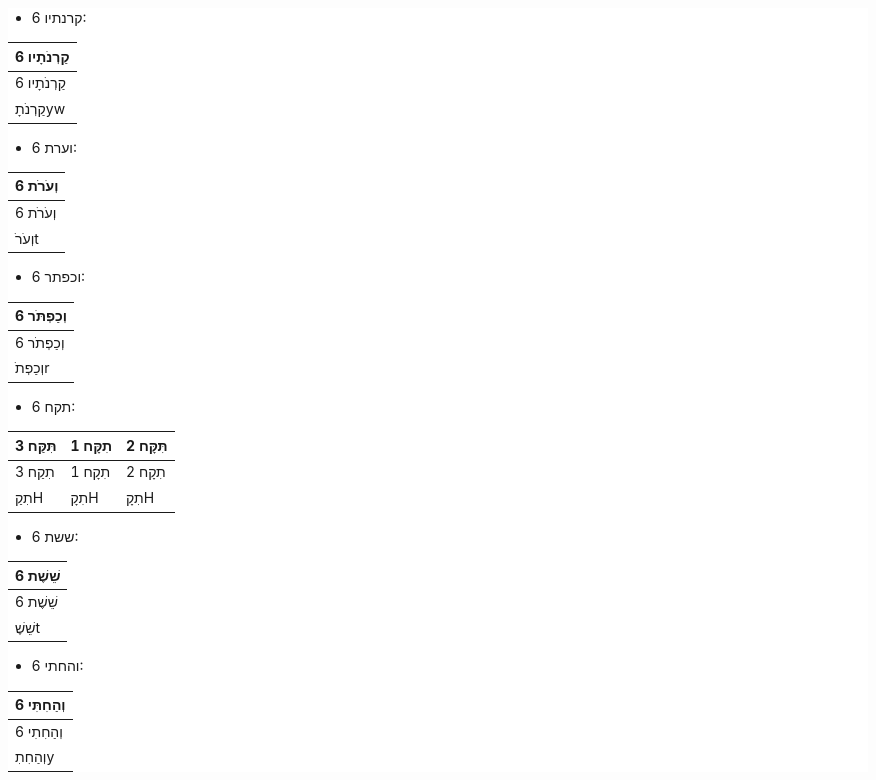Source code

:  * קרנתיו 6: 

|קַרְנֹתָיו 6|
|-|
|קַרְנֹתָיו 6|
|קַרְנֹתָyw|

 * וערת 6: 

|וְעֹרֹת 6|
|-|
|וְעֹרֹת 6|
|וְעֹרֹt|

 * וכפתר 6: 

|וְכַפְתֹּר 6|
|-|
|וְכַפְתֹר 6|
|וְכַפְתֹr|

 * תקח 6: 

|תִּקַּח 3|תִקָּח 1|תִּקָּח 2|
|-|-|-|
|תִקַח 3|תִקָח 1|תִקָח 2|
|תִקַH|תִקָH|תִקָH|

 * ששת 6: 

|שֵׁשֶׁת 6|
|-|
|שֵׁשֶׁת 6|
|שֵׁשֶׁt|

 * והחתי 6: 

|וְהַחִתִּי 6|
|-|
|וְהַחִתִי 6|
|וְהַחִתִy|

────────────────────

#### Problem requirements:
Having found the line that contains "3|תִקָּח 1|תִּקָּח 2|", set down that line and all the rest through the end of the records, exactly.

#### Your solution:
|תִּקַּח 3|תִקָּח 1|תִּקָּח 2|
|-|-|-|
|תִקַח 3|תִקָח 1|תִקָח 2|
|תִקַH|תִקָH|תִקָH|

 * ששת 6: 

|שֵׁשֶׁת 6|
|-|
|שֵׁשֶׁת 6|
|שֵׁשֶׁt|

 * והחתי 6: 

|וְהַחִתִּי 6|
|-|
|וְהַחִתִי 6|
|וְהַחִתִy|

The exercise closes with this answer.